◆ EXERCISE DATA ◆
::::

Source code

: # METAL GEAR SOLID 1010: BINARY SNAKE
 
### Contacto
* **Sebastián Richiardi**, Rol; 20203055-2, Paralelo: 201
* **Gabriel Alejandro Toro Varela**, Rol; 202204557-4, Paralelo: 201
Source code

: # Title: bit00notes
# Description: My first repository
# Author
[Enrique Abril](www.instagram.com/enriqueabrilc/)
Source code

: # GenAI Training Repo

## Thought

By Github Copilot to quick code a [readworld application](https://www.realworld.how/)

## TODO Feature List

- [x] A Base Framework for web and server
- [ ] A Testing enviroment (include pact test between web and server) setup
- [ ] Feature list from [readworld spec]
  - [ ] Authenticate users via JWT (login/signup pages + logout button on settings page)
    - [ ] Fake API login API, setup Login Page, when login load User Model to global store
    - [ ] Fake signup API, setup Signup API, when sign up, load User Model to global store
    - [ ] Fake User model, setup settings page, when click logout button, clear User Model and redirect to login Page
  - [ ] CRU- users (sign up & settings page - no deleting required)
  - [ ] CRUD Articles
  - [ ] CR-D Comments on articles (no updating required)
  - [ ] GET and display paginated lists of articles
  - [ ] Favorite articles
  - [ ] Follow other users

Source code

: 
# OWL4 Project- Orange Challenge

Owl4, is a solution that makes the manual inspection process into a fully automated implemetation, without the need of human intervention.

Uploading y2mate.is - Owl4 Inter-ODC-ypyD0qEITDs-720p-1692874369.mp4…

::::

◆ WHAT YOU HAVE TO DO ◆
Reproduce every one of the rows above without changing a single character.

◆ SOLUTION ◆
Source code

: # METAL GEAR SOLID 1010: BINARY SNAKE
 
### Contacto
* **Sebastián Richiardi**, Rol; 20203055-2, Paralelo: 201
* **Gabriel Alejandro Toro Varela**, Rol; 202204557-4, Paralelo: 201
Source code

: # Title: bit00notes
# Description: My first repository
# Author
[Enrique Abril](www.instagram.com/enriqueabrilc/)
Source code

: # GenAI Training Repo

## Thought

By Github Copilot to quick code a [readworld application](https://www.realworld.how/)

## TODO Feature List

- [x] A Base Framework for web and server
- [ ] A Testing enviroment (include pact test between web and server) setup
- [ ] Feature list from [readworld spec]
  - [ ] Authenticate users via JWT (login/signup pages + logout button on settings page)
    - [ ] Fake API login API, setup Login Page, when login load User Model to global store
    - [ ] Fake signup API, setup Signup API, when sign up, load User Model to global store
    - [ ] Fake User model, setup settings page, when click logout button, clear User Model and redirect to login Page
  - [ ] CRU- users (sign up & settings page - no deleting required)
  - [ ] CRUD Articles
  - [ ] CR-D Comments on articles (no updating required)
  - [ ] GET and display paginated lists of articles
  - [ ] Favorite articles
  - [ ] Follow other users

Source code

: 
# OWL4 Project- Orange Challenge

Owl4, is a solution that makes the manual inspection process into a fully automated implemetation, without the need of human intervention.

Uploading y2mate.is - Owl4 Inter-ODC-ypyD0qEITDs-720p-1692874369.mp4…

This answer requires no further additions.